The scent of butterscotch drifted through my nostrils again. Adrenaline rushed through my body. I twisted my head from side to side, desperate to see who the sweet smell belonged to before this Viper killed me here. In the very last moment of my life, I suddenly wanted to know who my mate was.
Warmth erupted through my chest as I continued to fight off the beast, the smell becoming overwhelming. Everything about it called me to my mate. I wanted him to hold me, to tell me that things were going to be okay, to be the first person to ever love me.
Because nobody ever had.
And if this monster killed me, nobody ever would.
A growl ripped through the forest, and I nearly stopped moving for a moment. It sounded so… so… delightful in my ears.

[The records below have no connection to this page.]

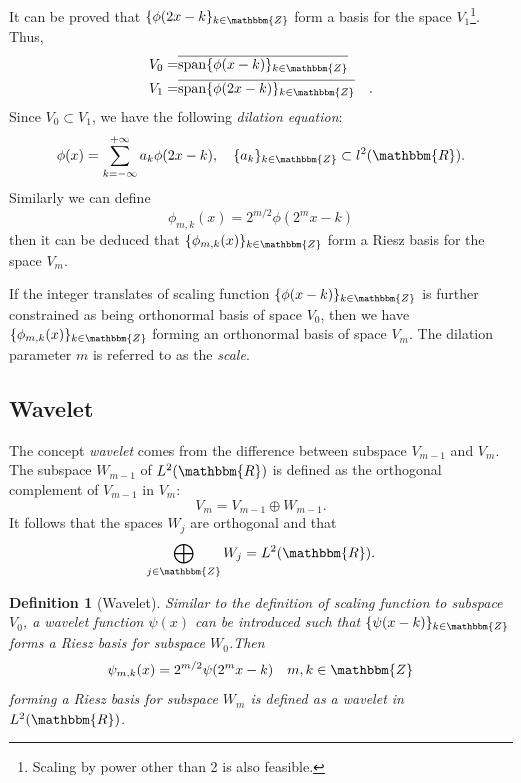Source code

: \documentclass{book}
\newcommand{\nobracket}{}
\newcommand{\tmop}[1]{\ensuremath{\operatorname{#1}}}
\newcommand{\tmtextit}[1]{{\itshape{#1}}}
\newtheorem{definition}{Definition}
{\theorembodyfont{\rmfamily}\newtheorem{example}{Example}}
\begin{document}
It can be proved that $\{ \nobracket \phi (2 x - k \}_{k \in \mathbbm{Z}}$
form a basis for the space $V_1$\footnote{Scaling by power other than 2 is
also feasible.}. Thus,
\begin{eqnarray*}
  V_0 = & \overline{\tmop{span} \{ \phi (x - k) \}_{k \in \mathbbm{Z}}} & \\
  V_1 = & \overline{\tmop{span} \{ \phi (2 x - k) \}_{k \in \mathbbm{Z}}} & .
\end{eqnarray*}
Since $V_0 \subset V_1$, we have the following \tmtextit{dilation equation}:
\begin{equation}
  \phi (x) = \sum_{k = - \infty}^{+ \infty} a_k \phi (2 x - k), \quad \{ a_k
  \}_{k \in \mathbbm{Z}} \subset l^2 (\mathbbm{R}) . \label{dilation}
\end{equation}
Similarly we can define
\begin{equation}
  \phi_{m, k} (x) = 2^{m / 2} \phi (2^m x - k)
\end{equation}
then it can be deduced that $\{ \phi_{m, k} (x) \}_{k \in \mathbbm{Z}}$ form a
Riesz basis for the space $V_m$.

If the integer translates of scaling function $\{ \phi (x - k) \}_{k \in
\mathbbm{Z}}$ is further constrained as being orthonormal basis of space
$V_0$, then we have $\{ \phi_{m, k} (x) \}_{k \in \mathbbm{Z}}$ forming an
orthonormal basis of space $V_m$. The dilation parameter $m$ is referred to as
the \tmtextit{scale}.

\subsection{Wavelet}

The concept \tmtextit{wavelet} comes from the difference between subspace
$V_{m - 1}$ and $V_m$. The subspace $W_{m - 1}$ of $L^2 (\mathbbm{R})$ is
defined as the orthogonal complement of $V_{m - 1}$ in $V_m$:
\begin{equation}
  V_m = V_{m - 1} \oplus W_{m - 1} .
\end{equation}
It follows that the spaces $W_j$ are orthogonal and that
\begin{equation}
  \bigoplus_{j \in \mathbbm{Z}} W_j = L^2 (\mathbbm{R}) .
\end{equation}
\begin{definition}[Wavelet]
  Similar to the definition of scaling function to subspace $V_0$, a wavelet
  function $\psi (x)$ can be introduced such that $\{ \psi (x - k) \}_{k \in
  \mathbbm{Z}}$ forms a Riesz basis for subspace $W_0$.Then
  \begin{equation}
    \psi_{m, k} (x) = 2^{m / 2} \psi (2^m x - k) \quad m, k \in \mathbbm{Z}
  \end{equation}
  forming a Riesz basis for subspace $W_m$ is defined as a wavelet in $L^2
  (\mathbbm{R})$.
\end{definition}
\end{document}
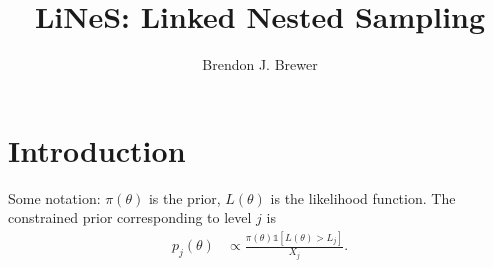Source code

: \documentclass[a4paper, 12pt]{article}
\title{LiNeS: Linked Nested Sampling}
\author{Brendon J. Brewer}
\date{}
\begin{document}
\maketitle


\setlength{\parindent}{0pt}
\setlength{\parskip}{8pt}

\section{Introduction}
Some notation: $\pi(\theta)$ is the prior, $L(\theta)$ is the
likelihood function. The constrained prior corresponding
to level $j$ is
\begin{align}
p_j(\theta) &\propto
\frac{\pi(\theta)\mathds{1}\left[L(\theta) > L_j\right]}
{X_j}.
\end{align}

\begin{thebibliography}{999}
\end{thebibliography}
\end{document}
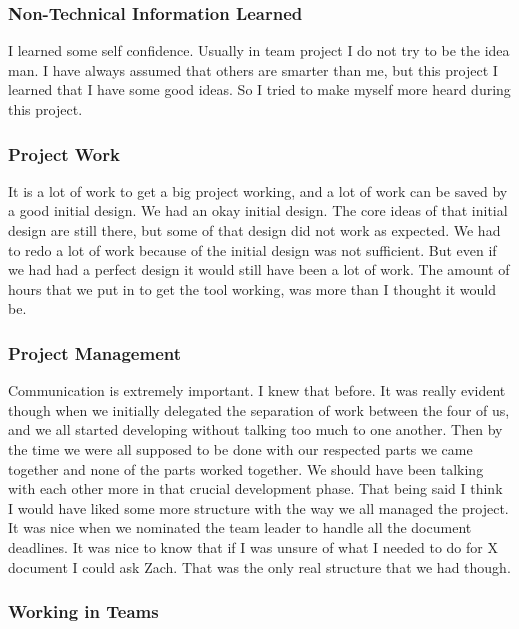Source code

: \documentclass[letterpaper,10pt,titlepage,draftclsnofoot,onecolumn,onesided] {IEEEtran}
\begin{document}
\subsubsection{Non-Technical Information Learned}

I learned some self confidence.
Usually in team project I do not try to be the idea man. 
I have always assumed that others are smarter than me, but this project I learned that I have some good ideas.
So I tried to make myself more heard during this project.

\subsubsection{Project Work}

It is a lot of work to get a big project working, and a lot of work can be saved by a good initial design.
We had an okay initial design. 
The core ideas of that initial design are still there, but some of that design did not work as expected. 
We had to redo a lot of work because of the initial design was not sufficient.
But even if we had had a perfect design it would still have been a lot of work. 
The amount of hours that we put in to get the tool working, was more than I thought it would be. 

\subsubsection{Project Management}

Communication is extremely important. 
I knew that before.
It was really evident though when we initially delegated the separation of work between the four of us, and we all started developing without talking too much to one another. 
Then by the time we were all supposed to be done with our respected parts we came together and none of the parts worked together. 
We should have been talking with each other more in that crucial development phase.
That being said
I think I would have liked some more structure with the way we all managed the project. 
It was nice when we nominated the team leader to handle all the document deadlines.
It was nice to know that if I was unsure of what I needed to do for X document I could ask Zach.
That was the only real structure that we had though. 	

\subsubsection{Working in Teams}
\end{document}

After pushing the Viper away one last time, I turned my head just enough to see the one man who I hated the most, standing a few feet away from me. The red moonlight glimmered against his bare body, the fog hugging his body, and those eyes… those fucking eyes of destruction.
Alpha Maddox.
My mate.
Even though I hated him, I couldn’t stop myself from crying out for him to help me. But he didn’t come, he just stood there staring at me as the wolf inched closer and closer to my neck, canines grazing against my soft spot.
Out of all the damn people I could’ve been mated with, I never wanted it to be Maddox. And this… this proved why. He didn’t care about anyone anymore, especially not a woman like me.
I took back what I said before.
My worst fear wasn’t dying. My worst fear was being mated to Alpha Maddox.